In machine learning, a feature is a component in a so-called feature vector, which is a list of numeric quantities representing a sample in a dataset. A set of samples with feature data X and associated target data y or Y form a dataset.

Elsewhere features are known as attributes, predictors, regressors, or independent variables. Estimators assume that features are numeric, finite and not missing. n_features indicates the number of features in a dataset.

n_features

The number of features in a dataset.

n_outputs

The number of outputs in a dataset.

n_samples

The number of samples in a dataset.

n_targets

Synonym for n_outputs.

output

Individual scalar/categorical variables per sample in the target.

Also called responses, tasks or targets.

regression

The process of predicting a continuous-valued attribute associated with an object.

regressor

A supervised estimator with continuous output values.

sample

We usually use this term as a noun to indicate a single feature vector.

Elsewhere a sample is called an instance, data point, or observation. n_samples indicates the number of samples in a dataset, being the number of rows in a data array X.

target

The dependent variable in supervised learning, passed as y to an estimator’s fit method.

Also known as dependent variable, outcome variable, response variable, ground truth or label.

test dataset

The dataset used for final evaluation.

training dataset

The dataset used for training.

transformer

An estimator that transforms the input, usually only feature data X, into some transformed space (conventionally notated as Xt).

validation dataset

The dataset used for finding best parameters (i.e. hyperparameter tuning).

X

Denotes data that is observed at training and prediction time, used as independent variables in learning.

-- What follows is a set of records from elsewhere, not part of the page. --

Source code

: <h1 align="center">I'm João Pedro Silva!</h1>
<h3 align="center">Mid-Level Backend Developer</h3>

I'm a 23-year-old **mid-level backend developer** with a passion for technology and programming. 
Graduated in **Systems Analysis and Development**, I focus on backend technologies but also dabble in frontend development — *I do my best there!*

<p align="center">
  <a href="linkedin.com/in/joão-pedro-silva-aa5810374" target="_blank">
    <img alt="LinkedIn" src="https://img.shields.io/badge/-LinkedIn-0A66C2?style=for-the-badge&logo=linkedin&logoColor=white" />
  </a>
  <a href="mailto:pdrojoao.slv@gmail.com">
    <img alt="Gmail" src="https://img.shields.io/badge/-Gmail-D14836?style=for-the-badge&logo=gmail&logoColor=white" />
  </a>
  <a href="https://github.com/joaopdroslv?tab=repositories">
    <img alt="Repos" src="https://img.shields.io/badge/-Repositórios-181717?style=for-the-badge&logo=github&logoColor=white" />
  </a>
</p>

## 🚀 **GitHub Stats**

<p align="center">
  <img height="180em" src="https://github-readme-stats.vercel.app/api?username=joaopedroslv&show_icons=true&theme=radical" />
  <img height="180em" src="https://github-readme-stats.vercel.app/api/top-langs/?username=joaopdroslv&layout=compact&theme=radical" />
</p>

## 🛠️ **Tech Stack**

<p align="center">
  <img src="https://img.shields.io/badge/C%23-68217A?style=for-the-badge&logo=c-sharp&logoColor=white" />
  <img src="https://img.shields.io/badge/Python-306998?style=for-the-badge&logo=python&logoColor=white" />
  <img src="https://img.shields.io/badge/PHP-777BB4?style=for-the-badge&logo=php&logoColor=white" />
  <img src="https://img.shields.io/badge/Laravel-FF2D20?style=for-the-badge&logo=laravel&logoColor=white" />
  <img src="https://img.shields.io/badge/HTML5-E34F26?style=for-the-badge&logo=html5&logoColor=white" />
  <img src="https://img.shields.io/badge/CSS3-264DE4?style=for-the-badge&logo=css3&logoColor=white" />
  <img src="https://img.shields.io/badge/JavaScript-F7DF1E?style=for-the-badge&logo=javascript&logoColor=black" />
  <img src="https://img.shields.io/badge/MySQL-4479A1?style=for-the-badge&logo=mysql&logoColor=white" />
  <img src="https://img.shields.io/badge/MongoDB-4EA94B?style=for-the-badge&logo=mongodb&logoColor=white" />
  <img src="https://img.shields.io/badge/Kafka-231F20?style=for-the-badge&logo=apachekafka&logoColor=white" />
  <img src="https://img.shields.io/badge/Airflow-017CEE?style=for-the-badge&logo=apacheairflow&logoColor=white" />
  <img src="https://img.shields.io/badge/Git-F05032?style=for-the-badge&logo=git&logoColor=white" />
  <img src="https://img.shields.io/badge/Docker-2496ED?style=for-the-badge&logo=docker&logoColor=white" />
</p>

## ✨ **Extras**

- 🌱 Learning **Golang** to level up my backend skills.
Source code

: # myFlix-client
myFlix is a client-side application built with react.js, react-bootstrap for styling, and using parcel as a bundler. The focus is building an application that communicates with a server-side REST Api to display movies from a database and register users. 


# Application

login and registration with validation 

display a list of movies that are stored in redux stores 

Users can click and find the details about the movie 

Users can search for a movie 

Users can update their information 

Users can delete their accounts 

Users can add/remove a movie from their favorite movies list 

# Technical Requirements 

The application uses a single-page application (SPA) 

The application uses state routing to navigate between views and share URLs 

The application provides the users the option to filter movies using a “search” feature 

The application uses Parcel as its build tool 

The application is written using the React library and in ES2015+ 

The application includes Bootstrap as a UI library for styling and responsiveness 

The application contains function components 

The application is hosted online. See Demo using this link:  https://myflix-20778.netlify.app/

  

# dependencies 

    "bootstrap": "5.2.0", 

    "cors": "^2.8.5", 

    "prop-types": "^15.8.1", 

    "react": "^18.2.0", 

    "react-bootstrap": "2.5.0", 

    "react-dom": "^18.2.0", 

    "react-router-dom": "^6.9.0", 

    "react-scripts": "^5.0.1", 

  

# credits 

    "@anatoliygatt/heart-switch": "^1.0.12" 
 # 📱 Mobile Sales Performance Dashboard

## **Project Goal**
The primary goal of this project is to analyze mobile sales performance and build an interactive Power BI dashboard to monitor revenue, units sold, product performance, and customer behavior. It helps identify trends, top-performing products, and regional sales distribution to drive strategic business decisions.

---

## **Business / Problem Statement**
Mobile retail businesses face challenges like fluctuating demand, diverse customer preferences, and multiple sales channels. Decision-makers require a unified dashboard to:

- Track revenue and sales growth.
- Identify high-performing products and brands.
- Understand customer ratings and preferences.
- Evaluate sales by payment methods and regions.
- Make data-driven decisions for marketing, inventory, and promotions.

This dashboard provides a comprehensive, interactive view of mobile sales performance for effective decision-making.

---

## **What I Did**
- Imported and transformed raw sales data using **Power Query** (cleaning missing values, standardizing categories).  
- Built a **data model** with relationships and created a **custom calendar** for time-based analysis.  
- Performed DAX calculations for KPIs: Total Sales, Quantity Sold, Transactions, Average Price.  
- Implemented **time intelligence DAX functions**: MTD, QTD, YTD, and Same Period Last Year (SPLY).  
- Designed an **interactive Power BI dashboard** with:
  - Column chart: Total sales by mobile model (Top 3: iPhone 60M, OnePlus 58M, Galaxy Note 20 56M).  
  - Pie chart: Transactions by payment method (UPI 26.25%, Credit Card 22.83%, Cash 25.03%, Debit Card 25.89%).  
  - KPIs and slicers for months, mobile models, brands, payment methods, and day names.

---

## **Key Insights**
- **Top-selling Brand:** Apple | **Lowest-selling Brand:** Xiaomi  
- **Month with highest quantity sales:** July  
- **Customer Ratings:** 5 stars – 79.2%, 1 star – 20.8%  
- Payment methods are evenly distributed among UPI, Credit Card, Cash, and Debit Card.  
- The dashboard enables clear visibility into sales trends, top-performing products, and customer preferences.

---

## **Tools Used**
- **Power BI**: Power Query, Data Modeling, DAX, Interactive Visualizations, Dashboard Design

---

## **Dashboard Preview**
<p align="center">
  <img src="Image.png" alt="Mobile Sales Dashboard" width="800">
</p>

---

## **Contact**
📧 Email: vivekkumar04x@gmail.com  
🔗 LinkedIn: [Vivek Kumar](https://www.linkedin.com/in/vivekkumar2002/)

The notation is uppercase to denote that it is ordinarily a matrix.

y
Y

Denotes data that may be observed at training time as the dependent variable in learning, but which is unavailable at prediction time, and is usually the target of prediction. The notation may be uppercase to denote that it is a matrix, representing multi-output targets, for instance; but usually we use y and sometimes do so even when multiple outputs are assumed.